*** Opening RECORDS FOR THE EXERCISE ***
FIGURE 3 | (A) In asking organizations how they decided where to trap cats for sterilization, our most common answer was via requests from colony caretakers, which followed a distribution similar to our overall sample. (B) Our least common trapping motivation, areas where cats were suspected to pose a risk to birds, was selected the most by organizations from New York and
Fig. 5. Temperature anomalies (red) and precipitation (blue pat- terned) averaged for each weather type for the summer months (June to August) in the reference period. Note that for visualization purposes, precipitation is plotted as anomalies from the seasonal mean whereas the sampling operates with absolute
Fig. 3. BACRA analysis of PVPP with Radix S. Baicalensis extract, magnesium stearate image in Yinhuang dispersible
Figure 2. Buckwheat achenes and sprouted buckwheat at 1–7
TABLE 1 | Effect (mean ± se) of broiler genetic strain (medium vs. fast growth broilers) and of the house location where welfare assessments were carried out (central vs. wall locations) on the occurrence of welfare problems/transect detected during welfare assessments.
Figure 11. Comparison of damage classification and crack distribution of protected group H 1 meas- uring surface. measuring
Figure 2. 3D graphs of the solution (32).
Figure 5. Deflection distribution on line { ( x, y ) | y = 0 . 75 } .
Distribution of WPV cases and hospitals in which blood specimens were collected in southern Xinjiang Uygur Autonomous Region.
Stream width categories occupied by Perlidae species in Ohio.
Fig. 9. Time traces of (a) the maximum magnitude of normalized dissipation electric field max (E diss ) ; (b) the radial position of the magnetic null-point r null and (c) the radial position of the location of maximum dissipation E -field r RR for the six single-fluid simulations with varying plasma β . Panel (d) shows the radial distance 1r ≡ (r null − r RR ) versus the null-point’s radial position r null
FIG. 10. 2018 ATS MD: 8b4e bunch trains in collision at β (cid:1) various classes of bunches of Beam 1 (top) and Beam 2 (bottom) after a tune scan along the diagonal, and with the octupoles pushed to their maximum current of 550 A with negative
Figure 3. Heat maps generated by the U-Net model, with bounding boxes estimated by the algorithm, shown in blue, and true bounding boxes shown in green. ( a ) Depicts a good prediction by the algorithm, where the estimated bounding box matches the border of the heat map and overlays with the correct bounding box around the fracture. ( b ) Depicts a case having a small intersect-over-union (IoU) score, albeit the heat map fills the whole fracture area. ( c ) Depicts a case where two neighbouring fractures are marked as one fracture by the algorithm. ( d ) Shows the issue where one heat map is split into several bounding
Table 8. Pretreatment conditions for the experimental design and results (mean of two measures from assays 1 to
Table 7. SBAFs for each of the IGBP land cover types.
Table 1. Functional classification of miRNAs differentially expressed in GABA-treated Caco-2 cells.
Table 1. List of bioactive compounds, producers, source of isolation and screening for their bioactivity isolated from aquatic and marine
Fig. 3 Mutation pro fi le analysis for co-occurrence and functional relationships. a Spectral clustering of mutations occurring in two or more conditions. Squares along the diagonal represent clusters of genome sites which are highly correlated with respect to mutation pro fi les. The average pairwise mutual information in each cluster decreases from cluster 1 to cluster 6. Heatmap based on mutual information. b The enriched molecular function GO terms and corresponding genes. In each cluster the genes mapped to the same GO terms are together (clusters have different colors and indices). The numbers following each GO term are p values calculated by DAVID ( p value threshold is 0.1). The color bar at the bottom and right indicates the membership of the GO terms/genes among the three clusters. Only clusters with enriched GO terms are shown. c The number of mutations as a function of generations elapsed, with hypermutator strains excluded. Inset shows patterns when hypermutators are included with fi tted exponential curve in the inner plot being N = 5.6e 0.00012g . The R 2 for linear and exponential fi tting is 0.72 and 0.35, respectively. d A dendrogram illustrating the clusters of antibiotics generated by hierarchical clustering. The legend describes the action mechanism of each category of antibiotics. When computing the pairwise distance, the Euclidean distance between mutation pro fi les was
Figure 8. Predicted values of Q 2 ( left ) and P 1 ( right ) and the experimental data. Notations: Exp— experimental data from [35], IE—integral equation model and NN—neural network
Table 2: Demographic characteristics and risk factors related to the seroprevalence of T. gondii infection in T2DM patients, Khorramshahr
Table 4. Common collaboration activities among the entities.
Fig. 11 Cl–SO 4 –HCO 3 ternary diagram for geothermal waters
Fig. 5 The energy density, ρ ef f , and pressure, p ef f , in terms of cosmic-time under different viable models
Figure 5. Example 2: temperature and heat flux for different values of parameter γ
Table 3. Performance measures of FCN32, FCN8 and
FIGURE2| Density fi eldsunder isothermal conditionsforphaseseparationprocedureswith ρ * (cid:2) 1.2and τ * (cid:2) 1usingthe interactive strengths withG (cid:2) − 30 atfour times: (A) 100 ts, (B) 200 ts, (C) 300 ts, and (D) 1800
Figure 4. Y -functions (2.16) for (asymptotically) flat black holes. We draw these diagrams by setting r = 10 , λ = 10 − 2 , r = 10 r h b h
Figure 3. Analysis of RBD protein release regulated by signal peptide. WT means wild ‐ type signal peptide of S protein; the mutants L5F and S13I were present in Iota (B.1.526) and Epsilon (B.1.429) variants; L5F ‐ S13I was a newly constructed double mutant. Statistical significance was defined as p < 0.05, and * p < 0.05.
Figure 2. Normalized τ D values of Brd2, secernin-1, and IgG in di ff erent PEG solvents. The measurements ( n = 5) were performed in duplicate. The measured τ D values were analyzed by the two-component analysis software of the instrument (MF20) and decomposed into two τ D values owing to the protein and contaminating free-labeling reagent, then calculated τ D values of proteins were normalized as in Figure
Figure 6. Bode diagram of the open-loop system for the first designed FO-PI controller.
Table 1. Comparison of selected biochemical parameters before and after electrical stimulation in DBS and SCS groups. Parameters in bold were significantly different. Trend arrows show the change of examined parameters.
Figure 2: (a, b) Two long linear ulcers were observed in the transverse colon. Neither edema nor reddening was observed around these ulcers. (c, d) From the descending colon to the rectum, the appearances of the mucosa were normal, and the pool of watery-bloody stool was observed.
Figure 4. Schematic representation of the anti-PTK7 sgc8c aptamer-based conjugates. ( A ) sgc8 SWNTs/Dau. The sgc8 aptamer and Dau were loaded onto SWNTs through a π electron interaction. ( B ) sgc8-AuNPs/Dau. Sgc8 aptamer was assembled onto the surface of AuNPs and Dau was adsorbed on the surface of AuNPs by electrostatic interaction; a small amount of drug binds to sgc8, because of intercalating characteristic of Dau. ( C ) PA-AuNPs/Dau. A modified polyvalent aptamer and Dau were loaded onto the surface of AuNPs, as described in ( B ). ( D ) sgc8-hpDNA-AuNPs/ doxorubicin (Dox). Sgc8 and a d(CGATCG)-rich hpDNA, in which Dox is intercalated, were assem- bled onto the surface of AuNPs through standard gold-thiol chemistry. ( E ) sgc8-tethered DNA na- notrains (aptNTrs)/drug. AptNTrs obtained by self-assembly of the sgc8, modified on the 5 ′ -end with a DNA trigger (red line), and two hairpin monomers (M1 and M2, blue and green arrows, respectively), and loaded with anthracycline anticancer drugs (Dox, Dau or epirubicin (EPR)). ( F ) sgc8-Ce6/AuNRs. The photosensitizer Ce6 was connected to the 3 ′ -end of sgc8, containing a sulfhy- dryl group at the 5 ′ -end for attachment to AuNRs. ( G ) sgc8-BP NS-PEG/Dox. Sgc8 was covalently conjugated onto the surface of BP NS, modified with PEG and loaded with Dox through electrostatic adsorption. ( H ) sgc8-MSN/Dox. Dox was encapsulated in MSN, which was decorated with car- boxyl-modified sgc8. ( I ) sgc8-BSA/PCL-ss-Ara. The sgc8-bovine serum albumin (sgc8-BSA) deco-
*** Closing RECORDS FOR THE EXERCISE ***
● **TASK TO COMPLETE**:
Without changing a single word, reproduce the entries above.

● **RESPONSE TO THIS TASK**:
FIGURE 3 | (A) In asking organizations how they decided where to trap cats for sterilization, our most common answer was via requests from colony caretakers, which followed a distribution similar to our overall sample. (B) Our least common trapping motivation, areas where cats were suspected to pose a risk to birds, was selected the most by organizations from New York and
Fig. 5. Temperature anomalies (red) and precipitation (blue pat- terned) averaged for each weather type for the summer months (June to August) in the reference period. Note that for visualization purposes, precipitation is plotted as anomalies from the seasonal mean whereas the sampling operates with absolute
Fig. 3. BACRA analysis of PVPP with Radix S. Baicalensis extract, magnesium stearate image in Yinhuang dispersible
Figure 2. Buckwheat achenes and sprouted buckwheat at 1–7
TABLE 1 | Effect (mean ± se) of broiler genetic strain (medium vs. fast growth broilers) and of the house location where welfare assessments were carried out (central vs. wall locations) on the occurrence of welfare problems/transect detected during welfare assessments.
Figure 11. Comparison of damage classification and crack distribution of protected group H 1 meas- uring surface. measuring
Figure 2. 3D graphs of the solution (32).
Figure 5. Deflection distribution on line { ( x, y ) | y = 0 . 75 } .
Distribution of WPV cases and hospitals in which blood specimens were collected in southern Xinjiang Uygur Autonomous Region.
Stream width categories occupied by Perlidae species in Ohio.
Fig. 9. Time traces of (a) the maximum magnitude of normalized dissipation electric field max (E diss ) ; (b) the radial position of the magnetic null-point r null and (c) the radial position of the location of maximum dissipation E -field r RR for the six single-fluid simulations with varying plasma β . Panel (d) shows the radial distance 1r ≡ (r null − r RR ) versus the null-point’s radial position r null
FIG. 10. 2018 ATS MD: 8b4e bunch trains in collision at β (cid:1) various classes of bunches of Beam 1 (top) and Beam 2 (bottom) after a tune scan along the diagonal, and with the octupoles pushed to their maximum current of 550 A with negative
Figure 3. Heat maps generated by the U-Net model, with bounding boxes estimated by the algorithm, shown in blue, and true bounding boxes shown in green. ( a ) Depicts a good prediction by the algorithm, where the estimated bounding box matches the border of the heat map and overlays with the correct bounding box around the fracture. ( b ) Depicts a case having a small intersect-over-union (IoU) score, albeit the heat map fills the whole fracture area. ( c ) Depicts a case where two neighbouring fractures are marked as one fracture by the algorithm. ( d ) Shows the issue where one heat map is split into several bounding
Table 8. Pretreatment conditions for the experimental design and results (mean of two measures from assays 1 to
Table 7. SBAFs for each of the IGBP land cover types.
Table 1. Functional classification of miRNAs differentially expressed in GABA-treated Caco-2 cells.
Table 1. List of bioactive compounds, producers, source of isolation and screening for their bioactivity isolated from aquatic and marine
Fig. 3 Mutation pro fi le analysis for co-occurrence and functional relationships. a Spectral clustering of mutations occurring in two or more conditions. Squares along the diagonal represent clusters of genome sites which are highly correlated with respect to mutation pro fi les. The average pairwise mutual information in each cluster decreases from cluster 1 to cluster 6. Heatmap based on mutual information. b The enriched molecular function GO terms and corresponding genes. In each cluster the genes mapped to the same GO terms are together (clusters have different colors and indices). The numbers following each GO term are p values calculated by DAVID ( p value threshold is 0.1). The color bar at the bottom and right indicates the membership of the GO terms/genes among the three clusters. Only clusters with enriched GO terms are shown. c The number of mutations as a function of generations elapsed, with hypermutator strains excluded. Inset shows patterns when hypermutators are included with fi tted exponential curve in the inner plot being N = 5.6e 0.00012g . The R 2 for linear and exponential fi tting is 0.72 and 0.35, respectively. d A dendrogram illustrating the clusters of antibiotics generated by hierarchical clustering. The legend describes the action mechanism of each category of antibiotics. When computing the pairwise distance, the Euclidean distance between mutation pro fi les was
Figure 8. Predicted values of Q 2 ( left ) and P 1 ( right ) and the experimental data. Notations: Exp— experimental data from [35], IE—integral equation model and NN—neural network
Table 2: Demographic characteristics and risk factors related to the seroprevalence of T. gondii infection in T2DM patients, Khorramshahr
Table 4. Common collaboration activities among the entities.
Fig. 11 Cl–SO 4 –HCO 3 ternary diagram for geothermal waters
Fig. 5 The energy density, ρ ef f , and pressure, p ef f , in terms of cosmic-time under different viable models
Figure 5. Example 2: temperature and heat flux for different values of parameter γ
Table 3. Performance measures of FCN32, FCN8 and
FIGURE2| Density fi eldsunder isothermal conditionsforphaseseparationprocedureswith ρ * (cid:2) 1.2and τ * (cid:2) 1usingthe interactive strengths withG (cid:2) − 30 atfour times: (A) 100 ts, (B) 200 ts, (C) 300 ts, and (D) 1800
Figure 4. Y -functions (2.16) for (asymptotically) flat black holes. We draw these diagrams by setting r = 10 , λ = 10 − 2 , r = 10 r h b h
Figure 3. Analysis of RBD protein release regulated by signal peptide. WT means wild ‐ type signal peptide of S protein; the mutants L5F and S13I were present in Iota (B.1.526) and Epsilon (B.1.429) variants; L5F ‐ S13I was a newly constructed double mutant. Statistical significance was defined as p < 0.05, and * p < 0.05.
Figure 2. Normalized τ D values of Brd2, secernin-1, and IgG in di ff erent PEG solvents. The measurements ( n = 5) were performed in duplicate. The measured τ D values were analyzed by the two-component analysis software of the instrument (MF20) and decomposed into two τ D values owing to the protein and contaminating free-labeling reagent, then calculated τ D values of proteins were normalized as in Figure
Figure 6. Bode diagram of the open-loop system for the first designed FO-PI controller.
Table 1. Comparison of selected biochemical parameters before and after electrical stimulation in DBS and SCS groups. Parameters in bold were significantly different. Trend arrows show the change of examined parameters.
Figure 2: (a, b) Two long linear ulcers were observed in the transverse colon. Neither edema nor reddening was observed around these ulcers. (c, d) From the descending colon to the rectum, the appearances of the mucosa were normal, and the pool of watery-bloody stool was observed.
Figure 4. Schematic representation of the anti-PTK7 sgc8c aptamer-based conjugates. ( A ) sgc8 SWNTs/Dau. The sgc8 aptamer and Dau were loaded onto SWNTs through a π electron interaction. ( B ) sgc8-AuNPs/Dau. Sgc8 aptamer was assembled onto the surface of AuNPs and Dau was adsorbed on the surface of AuNPs by electrostatic interaction; a small amount of drug binds to sgc8, because of intercalating characteristic of Dau. ( C ) PA-AuNPs/Dau. A modified polyvalent aptamer and Dau were loaded onto the surface of AuNPs, as described in ( B ). ( D ) sgc8-hpDNA-AuNPs/ doxorubicin (Dox). Sgc8 and a d(CGATCG)-rich hpDNA, in which Dox is intercalated, were assem- bled onto the surface of AuNPs through standard gold-thiol chemistry. ( E ) sgc8-tethered DNA na- notrains (aptNTrs)/drug. AptNTrs obtained by self-assembly of the sgc8, modified on the 5 ′ -end with a DNA trigger (red line), and two hairpin monomers (M1 and M2, blue and green arrows, respectively), and loaded with anthracycline anticancer drugs (Dox, Dau or epirubicin (EPR)). ( F ) sgc8-Ce6/AuNRs. The photosensitizer Ce6 was connected to the 3 ′ -end of sgc8, containing a sulfhy- dryl group at the 5 ′ -end for attachment to AuNRs. ( G ) sgc8-BP NS-PEG/Dox. Sgc8 was covalently conjugated onto the surface of BP NS, modified with PEG and loaded with Dox through electrostatic adsorption. ( H ) sgc8-MSN/Dox. Dox was encapsulated in MSN, which was decorated with car- boxyl-modified sgc8. ( I ) sgc8-BSA/PCL-ss-Ara. The sgc8-bovine serum albumin (sgc8-BSA) deco-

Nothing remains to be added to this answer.